Surface modification of the coverslips

Glass coverslips (Thomas Scientific 6661F52, 22 × 22 mm2 no. 1) were cleaned using an O2 plasma cleaner (Harrick PDC-32G) for 20 min at 100 mTorr. The DETA (United Chemical Technologies Inc., Bristol, PA, T2910KG) films were formed by the reaction of the cleaned surface with a 0.1% (v/v) mixture of the organosilane in freshly distilled toluene (Fisher T2904), according to Ravenscroft et al. (1998) (Ravenscroft et al., 1998). The DETA (N-1[3-(trimethoxysilyl)propyl] diethylenetriamine)-coated coverslips were heated to just below the boiling point of toluene, rinsed with toluene, reheated to just below the boiling temperature, and then oven dried (Das et al., 2005; Das et al., 2006; Das et al., 2003; Das et al., 2007a).

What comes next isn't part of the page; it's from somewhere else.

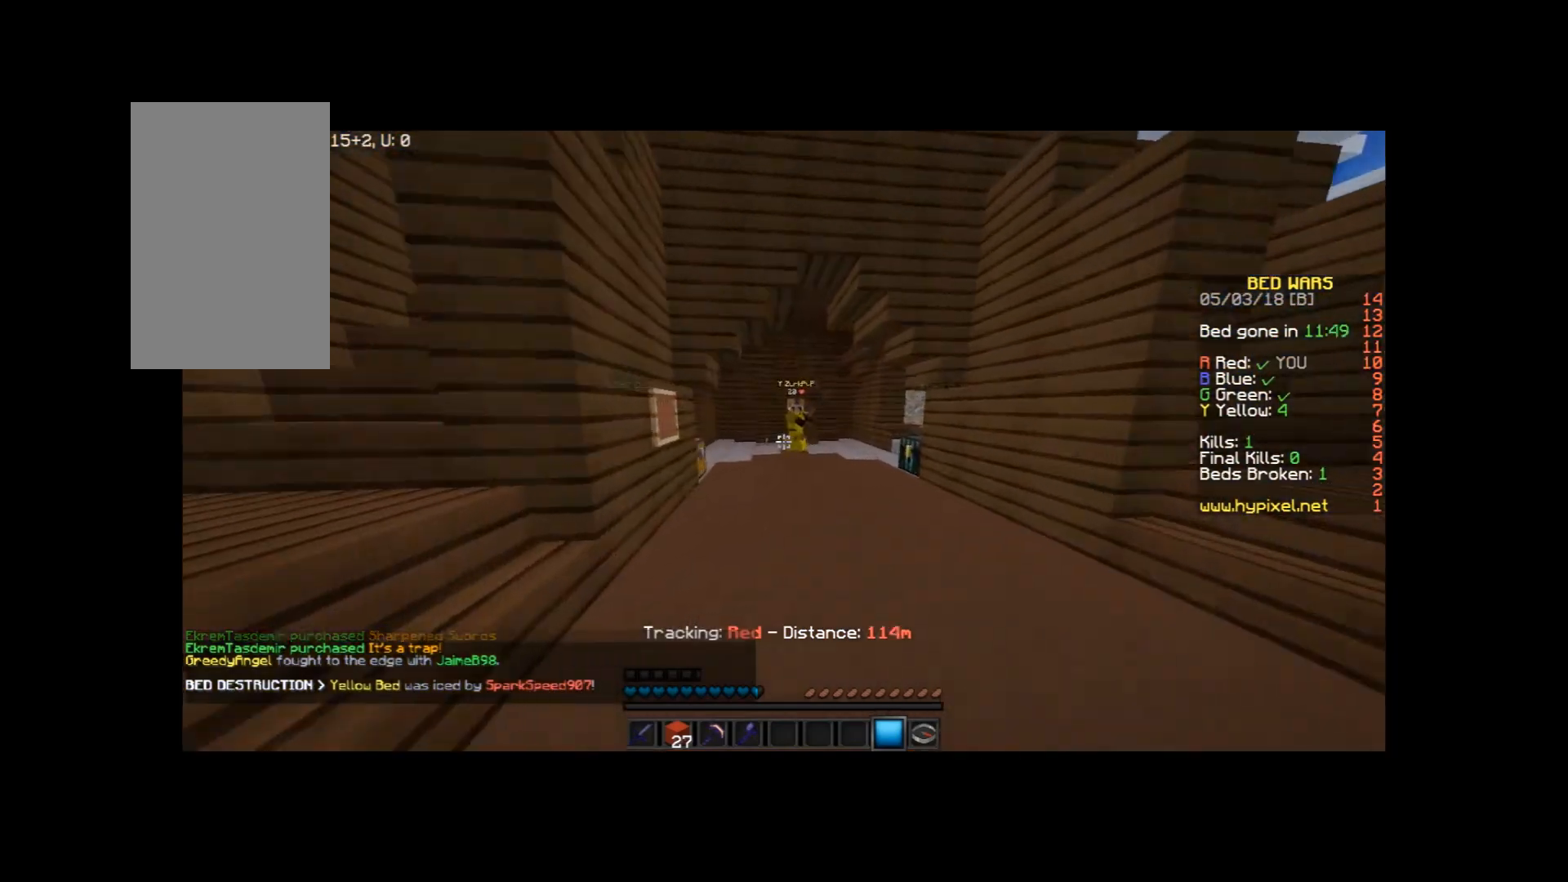
{"keys": ["d", "w"], "mouse": [], "events": []}
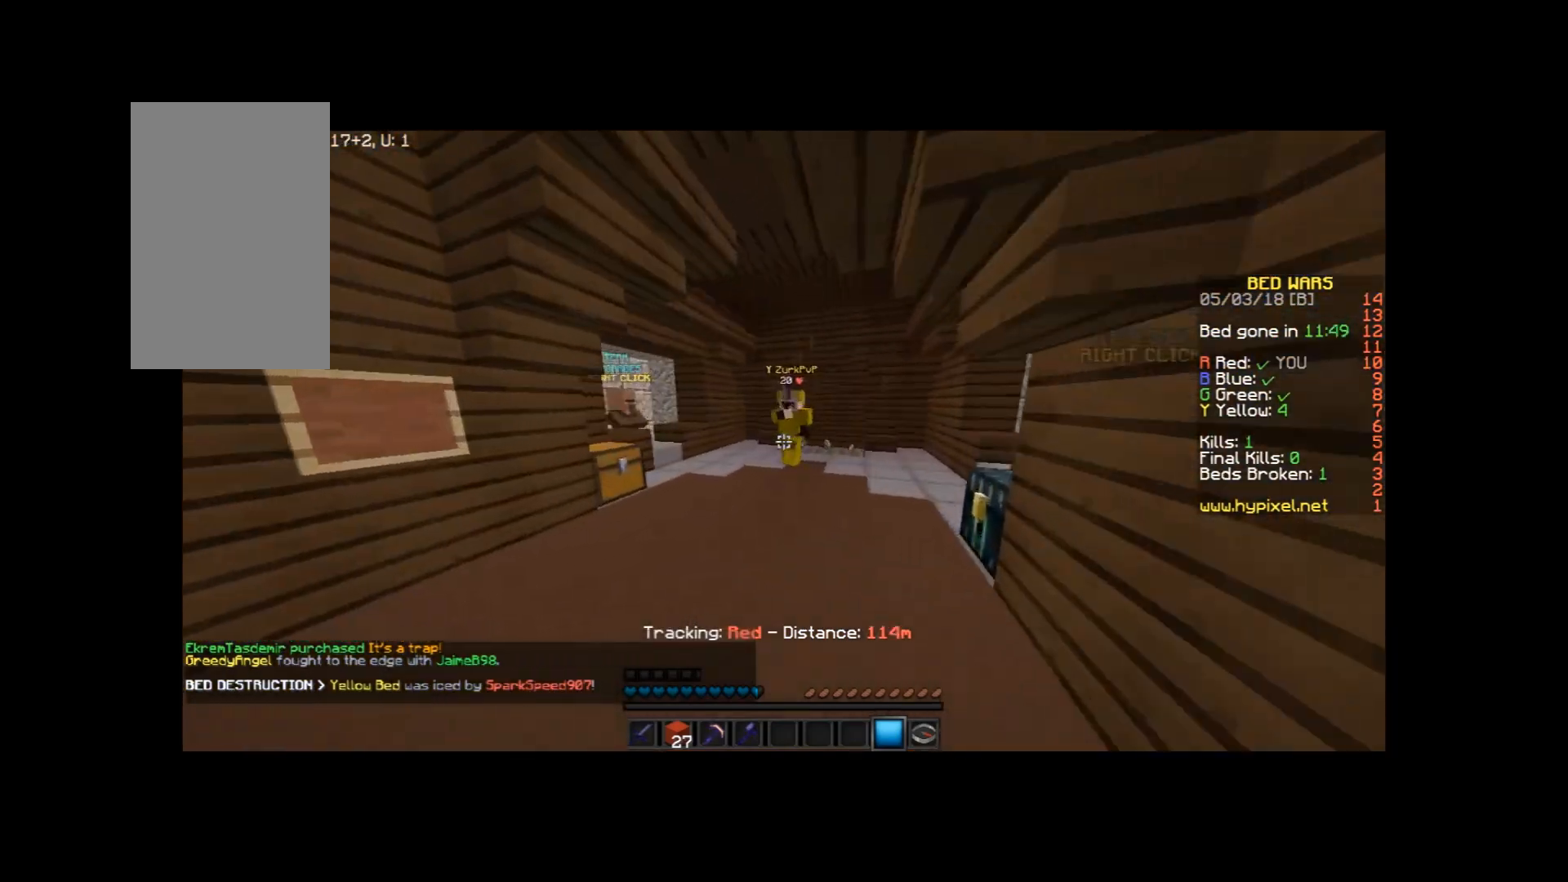
{"keys": ["d", "w"], "mouse": [], "events": []}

Surface characterization of the coverslips after coating with DETA

Surfaces were characterized by contact angle measurements using an optical contact angle goniometer (KSV Instruments, Monroe, CT, Cam 200) and by X-ray Photoelectron Spectroscopy (XPS) (FISONS ESCALab 220i-XL). The XPS survey scans, as well as high-resolution N 1s and C 1s scans, using monochromatic Al Kα excitation, were obtained similar to the previously reported results (Das et al., 2007b; Das et al., 2007c; Hickman et al., 1994; Ravenscroft et al., 1998).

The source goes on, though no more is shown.